▸ **What needs to be done**
Reproduce the race-track trapped-ion quantum processor text in full, word for word, from its title through the end of the popular summary.

A Race-Track Trapped-Ion Quantum Processor

We describe and benchmark a new quantum charge-coupled device (QCCD) trapped-ion quantum computer based on a linear trap with periodic boundary conditions, which resembles a race track. The new system successfully incorporates several technologies crucial to future scalability—including electrode broadcasting, multilayer rf routing, and magneto-optical trap (MOT) loading—while maintaining, and in some cases exceeding, the gate fidelities of previous QCCD systems. The system is initially operated with 32 qubits, but future upgrades will allow for more. We benchmark the performance of primitive operations, including an average state preparation and measurement error of $1.6(1)\times {10}^{-3}$, an average single-qubit gate infidelity of $2.5(3)\times {10}^{-5}$, and an average two-qubit gate infidelity of $1.84(5)\times {10}^{-3}$. The system-level performance of the quantum processor is assessed with mirror benchmarking, linear cross-entropy benchmarking, a quantum volume measurement of $\mathrm{QV}=2^{16}$, and the creation of 32-qubit entanglement in a GHZ state. We also tested application benchmarks, including Hamiltonian simulation, QAOA, error correction on a repetition code, and dynamics simulations using qubit reuse. We also discuss future upgrades to the new system aimed at adding more qubits and capabilities.

Popular Summary

Quantum computing is a fast-moving field, with researchers making tremendous progress in the last few years in building hardware. There are many proposed architectures for large-scale quantum computing, each with their own plans for scaling to large systems. Here, we present our progress in scaling a trapped-ion quantum computer to a larger number of qubits in a more complex trap, while maintaining similar or better performance compared to our earlier devices. The new system features several upgrades that will enable us to realistically scale to larger numbers of qubits.

▸ **Source data**
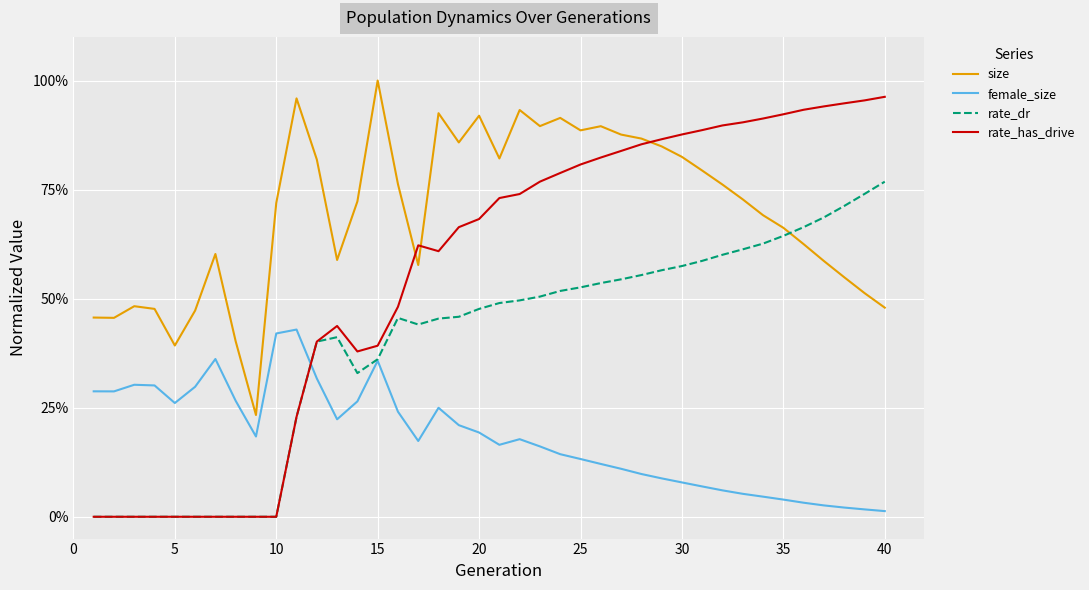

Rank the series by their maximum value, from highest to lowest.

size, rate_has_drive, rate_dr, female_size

==

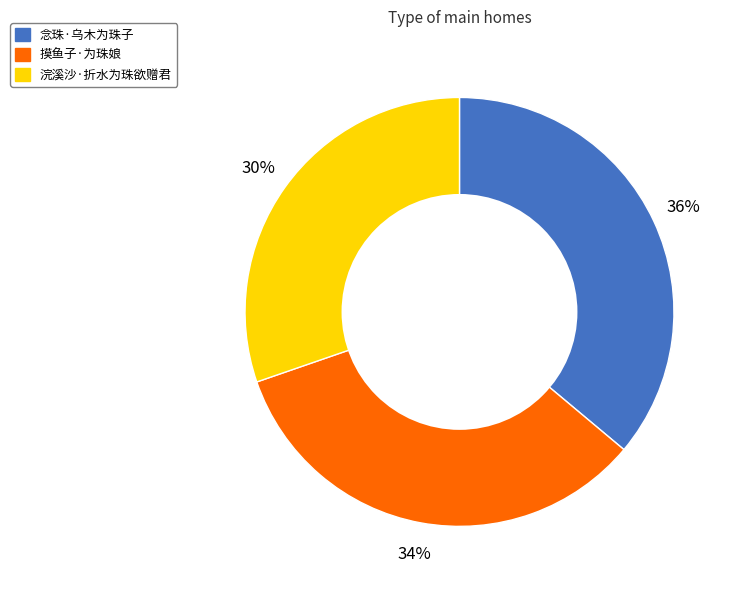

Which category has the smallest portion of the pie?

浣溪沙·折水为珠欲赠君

▸ **Final answer**
A Race-Track Trapped-Ion Quantum Processor

We describe and benchmark a new quantum charge-coupled device (QCCD) trapped-ion quantum computer based on a linear trap with periodic boundary conditions, which resembles a race track. The new system successfully incorporates several technologies crucial to future scalability—including electrode broadcasting, multilayer rf routing, and magneto-optical trap (MOT) loading—while maintaining, and in some cases exceeding, the gate fidelities of previous QCCD systems. The system is initially operated with 32 qubits, but future upgrades will allow for more. We benchmark the performance of primitive operations, including an average state preparation and measurement error of $1.6(1)\times {10}^{-3}$, an average single-qubit gate infidelity of $2.5(3)\times {10}^{-5}$, and an average two-qubit gate infidelity of $1.84(5)\times {10}^{-3}$. The system-level performance of the quantum processor is assessed with mirror benchmarking, linear cross-entropy benchmarking, a quantum volume measurement of $\mathrm{QV}=2^{16}$, and the creation of 32-qubit entanglement in a GHZ state. We also tested application benchmarks, including Hamiltonian simulation, QAOA, error correction on a repetition code, and dynamics simulations using qubit reuse. We also discuss future upgrades to the new system aimed at adding more qubits and capabilities.

Popular Summary

Quantum computing is a fast-moving field, with researchers making tremendous progress in the last few years in building hardware. There are many proposed architectures for large-scale quantum computing, each with their own plans for scaling to large systems. Here, we present our progress in scaling a trapped-ion quantum computer to a larger number of qubits in a more complex trap, while maintaining similar or better performance compared to our earlier devices. The new system features several upgrades that will enable us to realistically scale to larger numbers of qubits.